Of course if you happened to arrange for r to be a reference to some member of A then calling foo would modify the instance of A after all. The compiler can't catch all possible ways in which constness of a member function might be violated; when you declare a member function const you're promising that it doesn't engage in any such subterfuge.
Yes, it's the logical equivalent of int* const.
You may want to create and use appropriately qualified accessors in this case to prevent unwanted alterations to the value r references.
I interpret a const member function as implicitly inserting const just to the left of every data member that doesn't already have such a qualifier. That const is already there implicitly for references (int & const r; is illegal syntax).

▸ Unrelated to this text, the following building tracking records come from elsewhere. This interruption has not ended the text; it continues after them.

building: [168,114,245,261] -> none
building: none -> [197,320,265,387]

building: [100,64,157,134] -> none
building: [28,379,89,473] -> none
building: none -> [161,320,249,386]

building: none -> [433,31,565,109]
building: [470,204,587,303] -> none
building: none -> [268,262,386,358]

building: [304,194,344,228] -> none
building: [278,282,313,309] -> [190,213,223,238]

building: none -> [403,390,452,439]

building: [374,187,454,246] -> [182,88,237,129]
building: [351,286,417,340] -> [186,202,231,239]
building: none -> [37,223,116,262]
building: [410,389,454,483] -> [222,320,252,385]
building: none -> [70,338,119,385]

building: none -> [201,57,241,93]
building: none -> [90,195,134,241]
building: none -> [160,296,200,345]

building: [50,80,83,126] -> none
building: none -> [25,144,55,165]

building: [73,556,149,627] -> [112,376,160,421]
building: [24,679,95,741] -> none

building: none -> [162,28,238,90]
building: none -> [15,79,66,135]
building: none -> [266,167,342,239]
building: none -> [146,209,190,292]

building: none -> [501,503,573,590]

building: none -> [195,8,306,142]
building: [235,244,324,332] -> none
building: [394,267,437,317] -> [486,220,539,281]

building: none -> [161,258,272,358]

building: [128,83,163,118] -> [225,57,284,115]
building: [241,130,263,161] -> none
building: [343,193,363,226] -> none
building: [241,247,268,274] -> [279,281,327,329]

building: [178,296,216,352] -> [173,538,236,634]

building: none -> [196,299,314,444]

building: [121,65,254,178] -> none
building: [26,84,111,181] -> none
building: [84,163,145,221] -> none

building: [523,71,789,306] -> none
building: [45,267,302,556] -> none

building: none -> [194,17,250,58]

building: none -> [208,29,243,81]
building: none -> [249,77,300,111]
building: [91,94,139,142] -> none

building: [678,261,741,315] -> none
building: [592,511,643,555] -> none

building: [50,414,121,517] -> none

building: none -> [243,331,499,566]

In other words, references are "already const-correct" to use your nomenclature.
It would be nice if the const qualifier on a member function had the affect of inserting const in every possible valid position for every data member (e.g., data member int ** foo; acts like int const * const * const foo; in a const member function), but that isn't what happens, and it isn't what the standard says will happen.